== Segment start ==
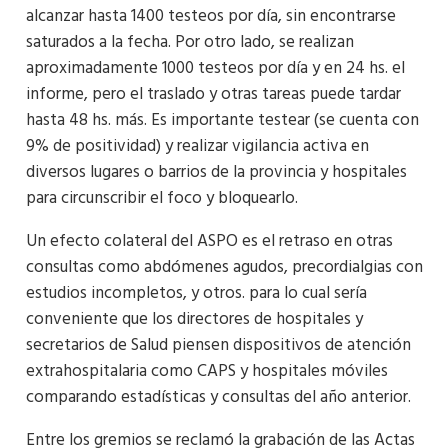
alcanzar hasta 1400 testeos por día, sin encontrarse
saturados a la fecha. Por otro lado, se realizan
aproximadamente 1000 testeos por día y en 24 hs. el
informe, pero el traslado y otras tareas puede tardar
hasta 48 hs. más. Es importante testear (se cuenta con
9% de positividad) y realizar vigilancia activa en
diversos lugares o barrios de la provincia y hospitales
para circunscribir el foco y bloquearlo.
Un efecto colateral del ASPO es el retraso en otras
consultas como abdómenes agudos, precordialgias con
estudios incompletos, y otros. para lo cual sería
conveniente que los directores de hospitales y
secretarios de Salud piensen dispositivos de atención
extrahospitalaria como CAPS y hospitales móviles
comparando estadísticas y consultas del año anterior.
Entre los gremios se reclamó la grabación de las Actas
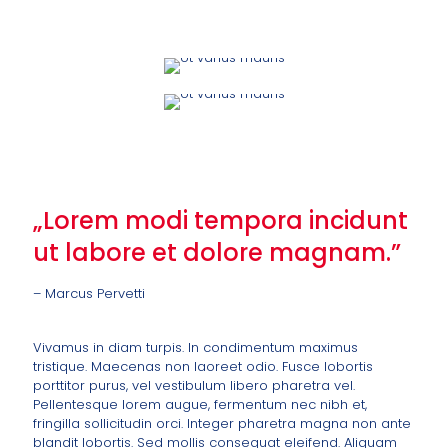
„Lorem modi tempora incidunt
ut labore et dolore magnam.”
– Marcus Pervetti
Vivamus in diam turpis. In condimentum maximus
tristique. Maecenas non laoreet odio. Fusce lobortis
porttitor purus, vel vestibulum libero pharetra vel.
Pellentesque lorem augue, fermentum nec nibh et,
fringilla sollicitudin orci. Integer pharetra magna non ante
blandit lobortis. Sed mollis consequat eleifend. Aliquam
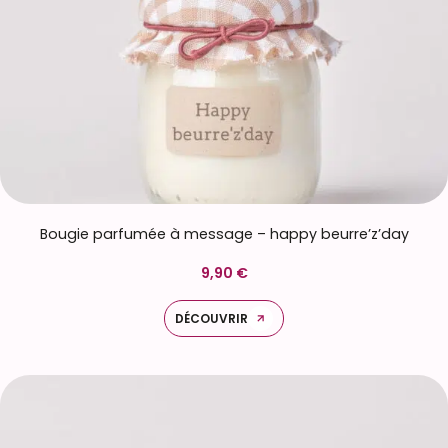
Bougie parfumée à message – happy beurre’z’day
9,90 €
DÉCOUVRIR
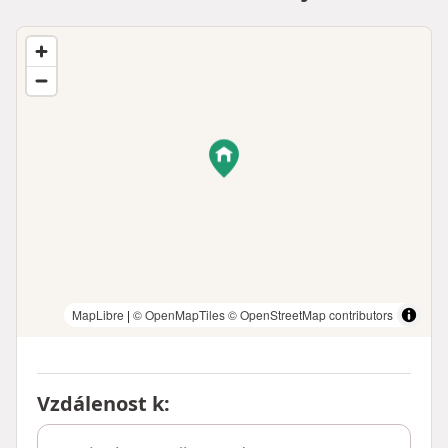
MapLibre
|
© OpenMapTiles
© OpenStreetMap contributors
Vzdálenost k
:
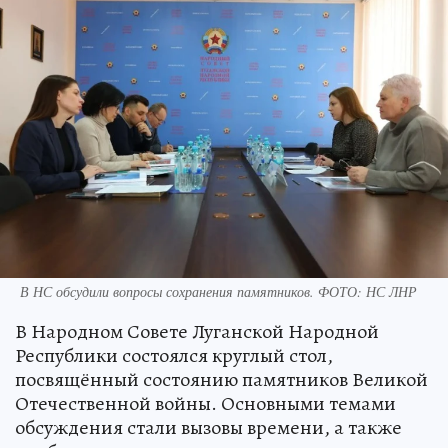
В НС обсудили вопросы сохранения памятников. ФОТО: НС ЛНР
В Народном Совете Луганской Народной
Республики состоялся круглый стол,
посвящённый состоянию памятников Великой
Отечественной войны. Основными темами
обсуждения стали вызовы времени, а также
== Segment end ==
== Segment start ==
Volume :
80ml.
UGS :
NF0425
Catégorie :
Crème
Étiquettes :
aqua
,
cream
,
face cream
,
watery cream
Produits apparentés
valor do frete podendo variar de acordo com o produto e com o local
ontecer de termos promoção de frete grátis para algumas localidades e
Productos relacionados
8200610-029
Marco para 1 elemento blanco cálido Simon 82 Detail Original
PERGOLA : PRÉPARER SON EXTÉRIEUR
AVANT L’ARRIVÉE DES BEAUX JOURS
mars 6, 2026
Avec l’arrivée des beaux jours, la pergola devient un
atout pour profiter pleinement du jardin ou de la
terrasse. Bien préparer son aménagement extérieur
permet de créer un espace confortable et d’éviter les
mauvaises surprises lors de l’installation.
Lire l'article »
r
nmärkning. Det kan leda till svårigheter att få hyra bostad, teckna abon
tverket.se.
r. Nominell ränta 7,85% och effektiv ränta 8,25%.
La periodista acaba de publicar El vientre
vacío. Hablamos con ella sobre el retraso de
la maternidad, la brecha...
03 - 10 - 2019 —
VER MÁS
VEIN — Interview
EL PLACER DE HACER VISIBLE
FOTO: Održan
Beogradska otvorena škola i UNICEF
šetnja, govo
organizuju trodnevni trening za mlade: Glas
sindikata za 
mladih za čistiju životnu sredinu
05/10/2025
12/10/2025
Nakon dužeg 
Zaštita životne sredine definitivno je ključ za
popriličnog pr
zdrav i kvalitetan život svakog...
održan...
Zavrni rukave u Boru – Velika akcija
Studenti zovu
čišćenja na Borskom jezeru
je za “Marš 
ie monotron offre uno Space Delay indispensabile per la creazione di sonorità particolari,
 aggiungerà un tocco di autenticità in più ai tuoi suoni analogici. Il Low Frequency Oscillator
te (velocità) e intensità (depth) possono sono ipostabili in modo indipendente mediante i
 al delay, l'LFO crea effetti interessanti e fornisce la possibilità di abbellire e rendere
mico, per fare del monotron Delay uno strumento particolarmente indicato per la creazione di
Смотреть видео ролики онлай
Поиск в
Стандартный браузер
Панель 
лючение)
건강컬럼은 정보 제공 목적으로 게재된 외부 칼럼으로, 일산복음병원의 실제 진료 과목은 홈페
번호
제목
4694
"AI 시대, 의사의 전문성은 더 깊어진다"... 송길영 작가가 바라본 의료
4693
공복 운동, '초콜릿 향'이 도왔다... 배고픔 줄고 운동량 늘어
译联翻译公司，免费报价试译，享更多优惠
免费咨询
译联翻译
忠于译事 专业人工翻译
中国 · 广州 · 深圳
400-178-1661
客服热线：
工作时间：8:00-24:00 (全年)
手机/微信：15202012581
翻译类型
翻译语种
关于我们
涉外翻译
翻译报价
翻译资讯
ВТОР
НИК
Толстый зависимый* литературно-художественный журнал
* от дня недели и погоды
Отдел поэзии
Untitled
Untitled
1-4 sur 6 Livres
== Segment end ==
== Segment start ==
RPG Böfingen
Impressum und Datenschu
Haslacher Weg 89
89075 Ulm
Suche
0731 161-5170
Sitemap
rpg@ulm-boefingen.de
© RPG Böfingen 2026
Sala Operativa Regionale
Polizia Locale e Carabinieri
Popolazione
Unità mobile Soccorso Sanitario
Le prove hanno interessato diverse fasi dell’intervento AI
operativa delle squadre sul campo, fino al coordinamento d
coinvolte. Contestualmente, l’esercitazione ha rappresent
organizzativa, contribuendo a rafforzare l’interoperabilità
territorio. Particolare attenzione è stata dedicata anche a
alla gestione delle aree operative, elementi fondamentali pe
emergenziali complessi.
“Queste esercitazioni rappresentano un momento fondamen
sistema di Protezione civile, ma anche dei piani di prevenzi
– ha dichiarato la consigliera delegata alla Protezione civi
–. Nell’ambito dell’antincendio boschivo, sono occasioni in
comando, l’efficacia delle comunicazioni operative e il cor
== Segment end ==
### Exercise
Above are the entries. Quote exactly the lines from the one bearing "alcanzar hasta 1400" through the one bearing "consultas como abdómenes".

### Reply to the exercise
alcanzar hasta 1400 testeos por día, sin encontrarse
saturados a la fecha. Por otro lado, se realizan
aproximadamente 1000 testeos por día y en 24 hs. el
informe, pero el traslado y otras tareas puede tardar
hasta 48 hs. más. Es importante testear (se cuenta con
9% de positividad) y realizar vigilancia activa en
diversos lugares o barrios de la provincia y hospitales
para circunscribir el foco y bloquearlo.
Un efecto colateral del ASPO es el retraso en otras
consultas como abdómenes agudos, precordialgias con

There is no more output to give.